DLHKP pun berencana melakukan peninjauan lapangan pekan depan bersama Dinas ESDM, DPMPTSP, DLH Kabupaten Raja Ampat, serta sejumlah instansi terkait. Tujuannya untuk memastikan kesesuaian operasional tambang dengan dokumen lingkungan dan regulasi yang berlaku.
“Kami ingin pastikan, apakah kegiatan di lapangan sesuai dengan dokumen Amdal dan aturan hukum. Jangan hanya menilai dari potongan video,” ujarnya.

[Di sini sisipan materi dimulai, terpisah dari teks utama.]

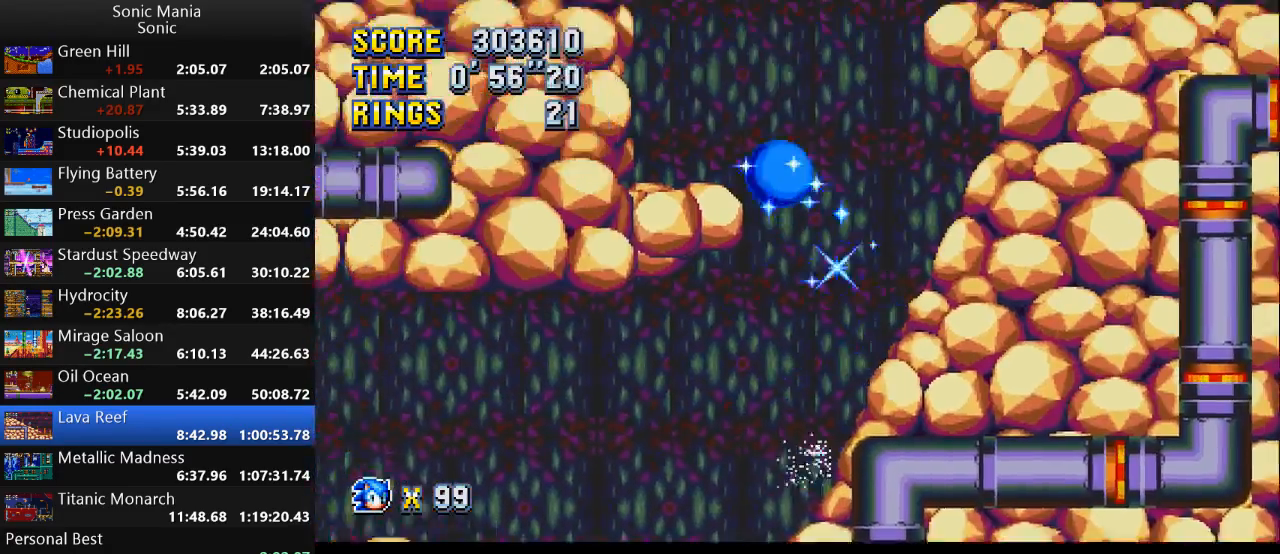
{"buttons": [], "left_stick": "left", "right_stick": "center", "events": [[267, "A", "up"], [267, "left_stick", "left"]]}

Cek Legalitas, DLHKP Temukan Dua Perusahaan Tambang Tidak Jelas
Dalam keterangannya, Kelly Kambu menyebut dari empat perusahaan tambang yang saat ini beroperasi di Raja Ampat, hanya dua yang memiliki legalitas lengkap, yaitu PT Kawei Sejahtera Mining dan PT Gag Nikel.
“Untuk dua perusahaan ini, dokumen Amdal, izin pinjam pakai kawasan hutan, dan konsultasi publik semuanya sudah terpenuhi. Mereka juga telah memberikan kontribusi royalti yang sesuai, yakni 32 persen untuk kabupaten/kota dan 16 persen untuk provinsi,” terangnya.
Sebaliknya, dua perusahaan lainnya – PT Anugrah Surya Pratama dan PT Mulia Raymond Perkasa – justru masih dipertanyakan status hukumnya. Kambu menyebut belum ada kejelasan mengenai alamat, dokumen legal, dan komitmen lingkungan kedua perusahaan tersebut.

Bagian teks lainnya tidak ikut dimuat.